A Plataforma P’la Reposição das SCUT A23 e A25 acusou hoje o Governo de «tentativa de boicote» para impedir a redução de portagens em 50% e considerou «inaceitável» que seja pedida a fiscalização da medida aprovada no Parlamento.

«É inaceitável que venha agora o Governo, através da ministra da Coesão Territorial, pôr em causa a legitimidade da redução do valor das portagens, constante da Lei do Orçamento do Estado, tornando público recentemente que está a estudar se a Assembleia da República pode tomar uma decisão que compete ao executivo», afirma a Plataforma, referindo-se às recentes notícias que dão conta da intenção do Governo em pedir ao Tribunal Constitucional a fiscalização desta norma do Orçamento do Estado.

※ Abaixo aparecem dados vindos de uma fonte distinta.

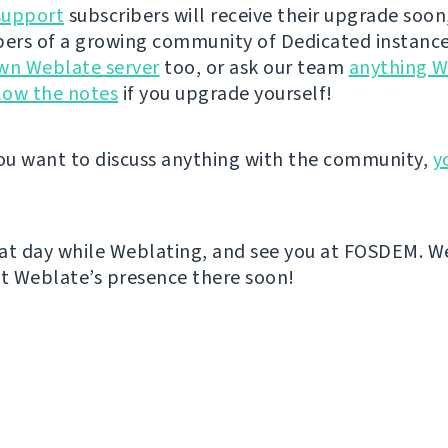
support
subscribers will receive their upgrade soon
rs of a growing community of Dedicated instance
wn Weblate server
too, or ask our team
anything W
low the notes
if you upgrade yourself!
u want to discuss anything with the community,
y
at day while Weblating, and see you at FOSDEM. We
 Weblate’s presence there soon!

Em comunicado enviado à agência Lusa, esta organização que agrega várias entidades de luta contra as portagens nas antigas SCUT [vias sem custos para o utilizador] também aponta o dedo ao presidente da República, Marcelo Rebelo de Sousa: «É também inaceitável que o actual Presidente da República, em recente entrevista na RTP1, tenha invocado idêntico argumento, quando o próprio já promulgou, sem reservas, a Lei de Orçamento do Estado para 2021 que inclui esta alteração (artigo 426 da Lei 75-B de 2020)», acrescenta.

A Plataforma fala numa «tentativa de atropelo e boicote a uma decisão favorável à Beira Interior e decisiva para o seu desenvolvimento». Sublinha ainda que a hipótese de veto por inconstitucionalidade não foi sequer colocada e que não há justificação para uma alteração ou anulação, «como sugerem o Governo e o Presidente da República». Ao longo dos considerandos, a mesma entidade frisa que a redução de 50% foi aprovada por uma «maioria positiva» no Parlamento e garante que irá verificar se a redacção final do decreto parlamentar modifica o pensamento legislativo, sublinhando ainda que já houve «manobras usadas na votação final na Assembleia da República que levaram à alteração da data de entrada da redução de 50% nas portagens de 01 de janeiro deste ano para 1 de Julho».

Além disso, promete recorrer «às formas de luta habituais e outras, para que a decisão soberana da Assembleia da República seja fielmente executada», e anuncia que irá enviar comunicações nesse sentido ao Presidente da República, aos grupos parlamentares, ao primeiro-ministro e aos ministros das Infraestruturas e da Coesão Territorial.

A Plataforma P’la Reposição das SCUT na A23 e A25 integra sete entidades dos distritos de Castelo Branco e da Guarda, nomeadamente a Associação Empresarial da Beira Baixa, a União de Sindicatos de Castelo Branco, a Comissão de Utentes Contra as Portagens na A23, o Movimento de Empresários pela Subsistência pelo Interior, a Associação Empresarial da Região da Guarda, a Comissão de Utentes da A25 e a União de Sindicatos da Guarda.